Tanpa setoran pajak, negara tidak punya modal untuk mendanai berbagai program dan proyek pembangunan yang hasilnya bisa dinikmati masyarakat. Misalnya subsidi, yang dibutuhkan untuk menjaga agar harga Bahan Bakar Minyak (BBM) tidak melonjak tinggi saat harga minyak dunia melesat.

Mengacu Keputusan Menteri ESDM No 62.2020, harga keekonomian BBM jenis Pertalite (RON92) adalah 99,21% dari Mean Oil Platts Singapore (MOPS) atau Argus Mogas 92. Harga MOPS untuk pengiriman Februari 2023 adalaah US$ 107,57/barel.

Satu barel setara dengan 158,99 liter sehingga harga MOPS ekuivalen US$ 0,67/liter. Sepanjang bulan ini, rata-rata kurs rupiah terhadap dolar Amerika Serikat (AS) adalah Rp 15.123,74/US$. Jadi harga keekonomian Pertalite ada di Rp 10.132,91/liter.

Namun harga itu belum termasuk Pajak Pertambahan Nilai (PPN) 11% dan Pajak Bahan Bakar Kendaraan Bermotor (PBBKB) 5%. Jadi harga jual Pertalite harusnya adalah Rp 11.753,72/liter.

Saat ini masyarakat bisa membeli Pertalite seharga Rp 10.000/liter. Selisihnya dibayarkan oleh negara dalam bentuk subsidi. 

Dalam APBN 2023, anggaran subsidi dan kompensasi energi mencapai Rp 339 triliun yang uangnya datang dari para pembayar pajak.

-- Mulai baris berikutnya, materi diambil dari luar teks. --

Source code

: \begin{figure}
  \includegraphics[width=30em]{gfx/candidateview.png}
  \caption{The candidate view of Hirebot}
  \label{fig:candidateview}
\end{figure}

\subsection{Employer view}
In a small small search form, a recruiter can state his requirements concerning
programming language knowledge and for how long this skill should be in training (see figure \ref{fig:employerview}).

Tanpa kontribusi wajib pajak, maka harga BBM akan lebih mahal sehingga membuat inflasi meninggi.

Tahun lalu, inflasi di Indonesia tercatat 5,51%. Ini adalah yang terendah kedua di antara negara-negara ASEAN-5, salah satunya karena harga BBM yang masih relatif terjangkau meski sempat ada kenaikan.

Sumber: Departemen Riset Bloomberg Technoz, diolah

Pajak juga menjadi modal untuk membiayai berbagai pelayanan publik. Harus diakui bahwa pelayanan publik di Indonesia masih sangat perlu diperbaiki.

Dalam E-Government Survey 2022 terbitan Perserikatan Bangsa-bangsa (PBB), skor E-Government Development Index (EDGI) Indonesia adalah 0,716. Indonesia menempati peringkat 77, di bawah beberapa negara tetangga seperti Thailand (55), Malaysia (53), Brunei Darussalam (68), dan Singapura (12).

Apalagi rasio penerimaan pajak terhadap Produk Domestik Bruto (PDB) atau tax ratio di Indonesia masih rendah. Bank Dunia mencatat tax ratio Indonesia pada 2020 hanya 8,3% pada 2020. Masih di bawah negara-negara tetangga seperti Malaysia (10,9%), Thailand (14,5%), Singapura (12,9%), dan Filipina (14%).

Melihat laporan E-Government Survey 2022, rasanya ada hubungan antara negara-negara dengan pelayanan publik yang baik dan penerimaan pajak. Denmark adalah negara teratas di ranking laporan tersebut, dan pada 2020 tax ratio di negara Skandinavia itu 34,1%. 

Finlandia menempati posisi kedua di E-Government Survey 2022, dan pada 2020 memiliki tax ratio 19,8%. Sedangkan Swedia di urutan ketiga membukukan tax ratio 26,6%. 

“Negara-negara berkembang mengumpulkan pajak 15% dari PDB, sementara negara-negara maju bisa mencapai 40%. Kemampuan mengumpulkan pajak adalah kunci bagi sebuah negara untuk membiayai kebutuhan rakyat seperti kesehatan, pendidikan, kelistrikan, jalan raya, dan lainnya. Tingkat pengumpulan pajak yang rendah akan membuat pembangunan terancam,” tulis makalah yang ditulis Bernardin Akitoby (Asisten Direktur Dana Moneter Internasional/IMF) pada Maret 2018.